What is needed
What is needed is each line of the data below that holds the string "Left".

-------- Data records

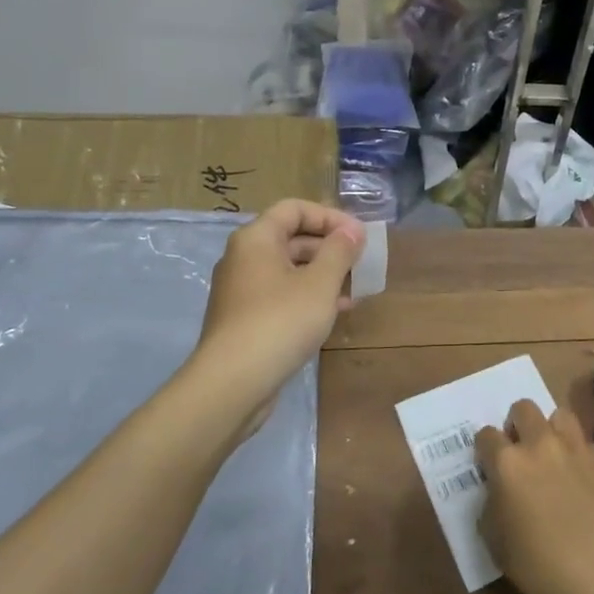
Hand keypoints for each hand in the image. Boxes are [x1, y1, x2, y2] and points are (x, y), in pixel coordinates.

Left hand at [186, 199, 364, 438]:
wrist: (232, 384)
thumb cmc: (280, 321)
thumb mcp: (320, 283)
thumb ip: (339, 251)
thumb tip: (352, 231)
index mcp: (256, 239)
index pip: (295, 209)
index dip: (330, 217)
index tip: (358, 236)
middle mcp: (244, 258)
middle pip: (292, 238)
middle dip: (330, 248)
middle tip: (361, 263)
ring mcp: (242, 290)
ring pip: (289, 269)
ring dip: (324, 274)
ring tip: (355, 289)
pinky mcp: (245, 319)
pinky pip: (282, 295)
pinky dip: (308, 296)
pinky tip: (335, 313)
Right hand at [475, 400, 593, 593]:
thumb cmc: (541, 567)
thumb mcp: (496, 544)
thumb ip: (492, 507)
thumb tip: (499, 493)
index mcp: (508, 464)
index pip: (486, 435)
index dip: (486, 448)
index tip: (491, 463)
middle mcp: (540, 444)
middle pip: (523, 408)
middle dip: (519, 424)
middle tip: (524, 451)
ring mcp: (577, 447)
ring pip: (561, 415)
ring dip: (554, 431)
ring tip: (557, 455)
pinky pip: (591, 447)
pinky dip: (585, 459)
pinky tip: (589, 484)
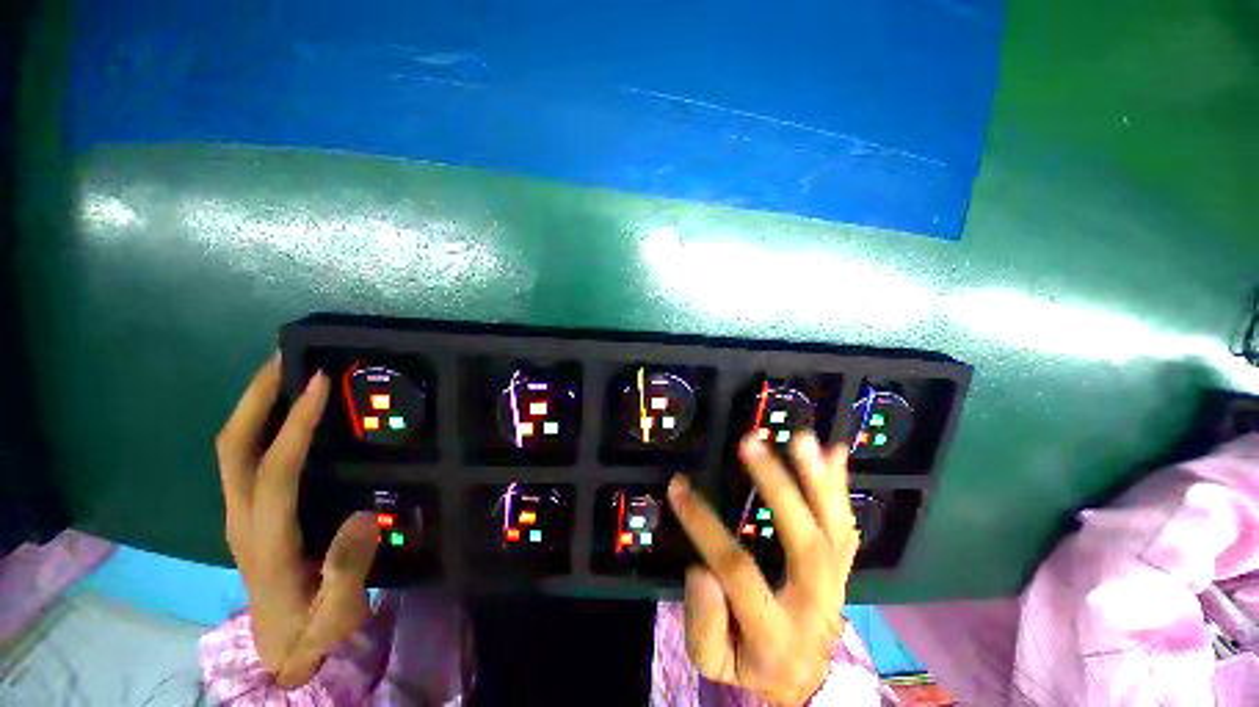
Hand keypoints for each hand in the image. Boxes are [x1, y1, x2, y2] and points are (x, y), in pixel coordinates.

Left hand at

----------------
-------- Data records

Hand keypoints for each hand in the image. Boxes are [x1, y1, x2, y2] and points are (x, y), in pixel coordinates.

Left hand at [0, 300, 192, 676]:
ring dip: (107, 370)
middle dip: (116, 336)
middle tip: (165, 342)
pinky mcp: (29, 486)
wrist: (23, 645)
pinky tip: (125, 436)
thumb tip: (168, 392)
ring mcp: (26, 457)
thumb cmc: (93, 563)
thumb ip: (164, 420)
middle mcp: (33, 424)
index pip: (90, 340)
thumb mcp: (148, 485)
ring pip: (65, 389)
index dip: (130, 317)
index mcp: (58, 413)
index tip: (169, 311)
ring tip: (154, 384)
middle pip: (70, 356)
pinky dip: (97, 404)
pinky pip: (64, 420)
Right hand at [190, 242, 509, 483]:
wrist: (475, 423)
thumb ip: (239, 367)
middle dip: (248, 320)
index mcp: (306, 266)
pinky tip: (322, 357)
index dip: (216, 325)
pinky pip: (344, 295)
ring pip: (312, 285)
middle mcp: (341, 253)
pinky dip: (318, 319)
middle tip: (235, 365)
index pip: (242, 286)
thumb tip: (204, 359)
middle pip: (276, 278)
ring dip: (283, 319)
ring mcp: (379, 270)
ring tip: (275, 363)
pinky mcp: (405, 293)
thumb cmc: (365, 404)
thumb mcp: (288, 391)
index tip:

----------------

Exercise response
Left hand at [186, 199, 364, 438]:
Left hand at
Left hand at [0, 300, 192, 676]:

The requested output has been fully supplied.